0001 - Rewriting to Microservices

Date: 2025-12-25

Status

Accepted

Context

The first version of the project (v1) has been developed in circumstances where AI was a core tool of development to speed up the process. The main issues were then produced not by the tool, but by how the tool was used.

Three main mistakes while using this tool were:

To give too much freedom for deciding how to build the system
No context awareness. The AI didn’t have access to the project and was used on the web.
Lack of knowledge on networking.

These problems led to poor code quality and a high amount of antipatterns. Including non respect of Open/Closed and Liskov Principles. The code ended becoming a huge spaghetti where a single change led to a change to at least five different files and classes.

Also, the code was designed to work on local with a singular tenant. The plan to extend the code to multi-tenancy was impossible to produce in a good amount of time. Moreover, the code was produced using Python, which led to the infeasibility to scale properly using a monolith because of the GIL.

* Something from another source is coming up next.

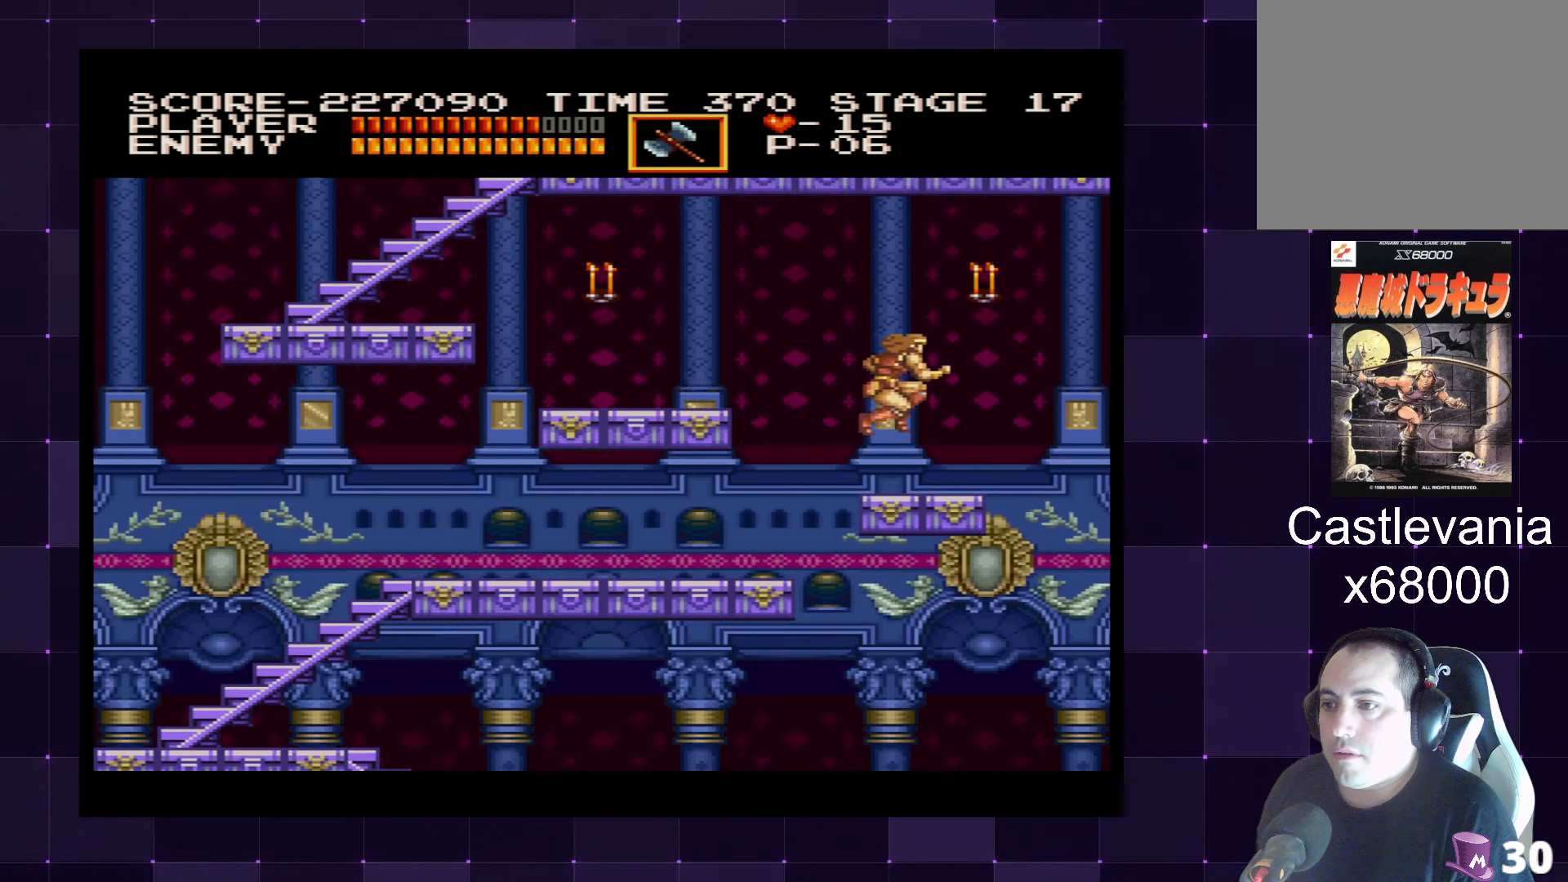
{"buttons": ["CROSS"], "left_stick": "center", "right_stick": "center", "events": [[267, "DPAD_RIGHT", "down"], [384, "DPAD_RIGHT", "up"], [484, "CROSS", "down"]]}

The v1 also had a major flaw in its networking. The library used to simplify the coding phase was really unstable and was subject to a massive rewrite as Twitch migrated away from IRC towards EventSub using webhooks and websockets. This led to the v1 to often have zombie processes where the heartbeat wouldn’t come through and no reconnect attempts were made. The library deliberately hid the access to the raw websocket and its lifecycle making the creation of a supervisor tedious and infeasible.

In order to keep on working on the multi-tenancy, the entire codebase would need refactoring and with the lack of knowledge, the use of AI would have made things worse and a dependency for the feasibility of the project.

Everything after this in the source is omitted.